(Saved data entries)
================
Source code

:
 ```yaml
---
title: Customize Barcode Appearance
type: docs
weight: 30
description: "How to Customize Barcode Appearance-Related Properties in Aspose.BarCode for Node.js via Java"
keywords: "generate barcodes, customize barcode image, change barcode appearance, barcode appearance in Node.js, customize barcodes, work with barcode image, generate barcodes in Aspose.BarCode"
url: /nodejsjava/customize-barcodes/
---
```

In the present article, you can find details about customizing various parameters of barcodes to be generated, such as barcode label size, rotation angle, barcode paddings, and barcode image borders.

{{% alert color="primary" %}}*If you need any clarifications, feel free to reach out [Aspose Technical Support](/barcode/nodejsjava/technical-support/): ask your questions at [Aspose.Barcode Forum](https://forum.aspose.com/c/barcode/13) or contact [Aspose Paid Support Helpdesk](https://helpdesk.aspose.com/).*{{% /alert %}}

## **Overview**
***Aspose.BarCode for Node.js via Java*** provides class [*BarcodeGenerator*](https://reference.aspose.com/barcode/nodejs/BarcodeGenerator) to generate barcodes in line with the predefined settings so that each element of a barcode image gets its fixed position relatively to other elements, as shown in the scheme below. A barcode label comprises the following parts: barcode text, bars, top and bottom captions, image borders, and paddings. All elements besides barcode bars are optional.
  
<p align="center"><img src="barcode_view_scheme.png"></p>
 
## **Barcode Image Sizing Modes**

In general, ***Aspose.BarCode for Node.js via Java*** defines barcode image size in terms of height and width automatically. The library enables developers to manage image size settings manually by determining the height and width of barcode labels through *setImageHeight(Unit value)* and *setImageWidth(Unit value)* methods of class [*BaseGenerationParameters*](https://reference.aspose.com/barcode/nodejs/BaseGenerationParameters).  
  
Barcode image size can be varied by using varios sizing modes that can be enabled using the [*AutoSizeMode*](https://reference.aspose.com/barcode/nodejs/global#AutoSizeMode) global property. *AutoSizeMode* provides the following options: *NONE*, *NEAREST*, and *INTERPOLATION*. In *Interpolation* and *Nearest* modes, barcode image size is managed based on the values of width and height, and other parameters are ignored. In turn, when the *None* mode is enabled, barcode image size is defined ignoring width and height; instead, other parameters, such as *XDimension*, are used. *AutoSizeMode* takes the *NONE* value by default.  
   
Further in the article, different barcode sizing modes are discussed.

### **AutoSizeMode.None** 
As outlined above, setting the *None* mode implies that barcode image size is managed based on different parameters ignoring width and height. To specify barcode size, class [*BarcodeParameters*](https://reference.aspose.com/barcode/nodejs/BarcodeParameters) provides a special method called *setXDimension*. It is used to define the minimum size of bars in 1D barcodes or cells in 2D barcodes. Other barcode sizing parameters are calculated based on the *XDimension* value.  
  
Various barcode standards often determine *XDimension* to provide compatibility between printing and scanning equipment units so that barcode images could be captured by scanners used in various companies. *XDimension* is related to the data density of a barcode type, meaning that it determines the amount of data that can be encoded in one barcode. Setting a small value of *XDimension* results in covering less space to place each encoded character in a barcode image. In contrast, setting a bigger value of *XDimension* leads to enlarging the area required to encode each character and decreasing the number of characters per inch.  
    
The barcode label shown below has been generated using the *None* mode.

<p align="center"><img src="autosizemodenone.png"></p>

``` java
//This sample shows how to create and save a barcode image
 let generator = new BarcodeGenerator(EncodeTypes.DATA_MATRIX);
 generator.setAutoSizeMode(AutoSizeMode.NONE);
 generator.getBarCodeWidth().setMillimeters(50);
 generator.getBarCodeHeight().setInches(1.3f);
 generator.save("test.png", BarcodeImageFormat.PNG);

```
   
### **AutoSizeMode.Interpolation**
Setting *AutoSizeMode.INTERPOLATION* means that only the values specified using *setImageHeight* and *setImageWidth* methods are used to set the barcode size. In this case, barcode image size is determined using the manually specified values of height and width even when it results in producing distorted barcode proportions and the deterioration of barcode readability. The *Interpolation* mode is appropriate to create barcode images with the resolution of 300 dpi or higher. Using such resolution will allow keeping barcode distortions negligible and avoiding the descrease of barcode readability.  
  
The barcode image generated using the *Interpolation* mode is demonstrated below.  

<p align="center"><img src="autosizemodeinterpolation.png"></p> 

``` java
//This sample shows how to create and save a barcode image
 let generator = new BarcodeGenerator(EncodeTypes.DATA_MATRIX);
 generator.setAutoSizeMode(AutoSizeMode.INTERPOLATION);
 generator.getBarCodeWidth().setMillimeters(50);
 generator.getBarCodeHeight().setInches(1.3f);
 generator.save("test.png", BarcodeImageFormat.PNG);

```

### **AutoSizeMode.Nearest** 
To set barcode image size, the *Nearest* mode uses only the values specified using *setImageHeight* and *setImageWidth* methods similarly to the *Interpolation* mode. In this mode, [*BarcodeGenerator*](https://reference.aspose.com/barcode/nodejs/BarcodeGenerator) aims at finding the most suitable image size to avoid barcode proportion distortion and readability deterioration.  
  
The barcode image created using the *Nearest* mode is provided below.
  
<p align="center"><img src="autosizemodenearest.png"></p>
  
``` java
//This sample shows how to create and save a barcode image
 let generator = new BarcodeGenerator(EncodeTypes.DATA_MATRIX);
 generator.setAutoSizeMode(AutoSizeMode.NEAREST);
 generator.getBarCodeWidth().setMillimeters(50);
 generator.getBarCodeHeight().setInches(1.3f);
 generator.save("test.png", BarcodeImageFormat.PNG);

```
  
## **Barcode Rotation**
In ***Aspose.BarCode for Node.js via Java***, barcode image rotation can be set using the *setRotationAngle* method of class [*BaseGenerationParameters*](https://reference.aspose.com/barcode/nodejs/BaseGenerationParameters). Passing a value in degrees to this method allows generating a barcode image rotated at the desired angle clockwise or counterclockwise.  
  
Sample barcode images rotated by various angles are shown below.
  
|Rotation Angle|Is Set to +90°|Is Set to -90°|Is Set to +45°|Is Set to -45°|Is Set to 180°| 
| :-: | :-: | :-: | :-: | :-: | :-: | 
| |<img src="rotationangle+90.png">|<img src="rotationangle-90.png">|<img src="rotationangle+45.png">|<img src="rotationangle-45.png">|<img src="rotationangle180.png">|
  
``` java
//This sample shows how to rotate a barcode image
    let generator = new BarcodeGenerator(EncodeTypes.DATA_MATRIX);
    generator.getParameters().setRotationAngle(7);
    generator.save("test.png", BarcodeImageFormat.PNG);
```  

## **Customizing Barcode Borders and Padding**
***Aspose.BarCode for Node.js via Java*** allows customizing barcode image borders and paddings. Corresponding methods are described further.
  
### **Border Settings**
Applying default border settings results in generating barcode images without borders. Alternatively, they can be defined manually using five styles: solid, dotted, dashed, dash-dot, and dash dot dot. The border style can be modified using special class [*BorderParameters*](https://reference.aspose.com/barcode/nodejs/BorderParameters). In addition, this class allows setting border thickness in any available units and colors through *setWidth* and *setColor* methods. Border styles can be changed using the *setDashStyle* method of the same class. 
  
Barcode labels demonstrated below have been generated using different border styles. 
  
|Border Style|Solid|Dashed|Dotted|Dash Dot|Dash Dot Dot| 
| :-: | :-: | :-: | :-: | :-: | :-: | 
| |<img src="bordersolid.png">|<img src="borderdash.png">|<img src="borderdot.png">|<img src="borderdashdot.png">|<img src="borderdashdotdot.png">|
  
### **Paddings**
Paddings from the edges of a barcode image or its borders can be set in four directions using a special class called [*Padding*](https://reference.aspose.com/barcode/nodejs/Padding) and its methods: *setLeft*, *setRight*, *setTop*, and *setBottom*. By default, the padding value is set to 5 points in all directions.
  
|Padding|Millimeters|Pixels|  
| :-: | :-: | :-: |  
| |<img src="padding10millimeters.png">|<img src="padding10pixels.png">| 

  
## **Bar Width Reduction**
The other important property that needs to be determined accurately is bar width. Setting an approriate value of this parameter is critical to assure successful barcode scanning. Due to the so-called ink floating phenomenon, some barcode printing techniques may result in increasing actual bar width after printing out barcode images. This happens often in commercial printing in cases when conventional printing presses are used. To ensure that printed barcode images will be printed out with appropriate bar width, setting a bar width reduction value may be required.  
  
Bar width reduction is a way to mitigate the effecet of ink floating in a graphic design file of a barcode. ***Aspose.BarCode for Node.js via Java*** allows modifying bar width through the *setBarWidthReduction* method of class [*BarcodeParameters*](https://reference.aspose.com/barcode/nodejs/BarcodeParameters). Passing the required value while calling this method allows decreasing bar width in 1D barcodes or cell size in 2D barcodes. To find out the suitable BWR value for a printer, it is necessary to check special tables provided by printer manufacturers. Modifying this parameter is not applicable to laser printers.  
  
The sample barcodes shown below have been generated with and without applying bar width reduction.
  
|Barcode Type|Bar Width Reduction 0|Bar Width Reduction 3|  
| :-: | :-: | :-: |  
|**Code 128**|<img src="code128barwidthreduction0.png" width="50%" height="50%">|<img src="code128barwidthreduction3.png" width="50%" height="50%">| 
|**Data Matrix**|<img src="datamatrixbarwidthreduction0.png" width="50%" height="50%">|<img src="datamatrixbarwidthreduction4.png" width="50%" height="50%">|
================
## Activity
Work out how many lines in the records above contain the word "rotated", and give only that number.

## Task response
2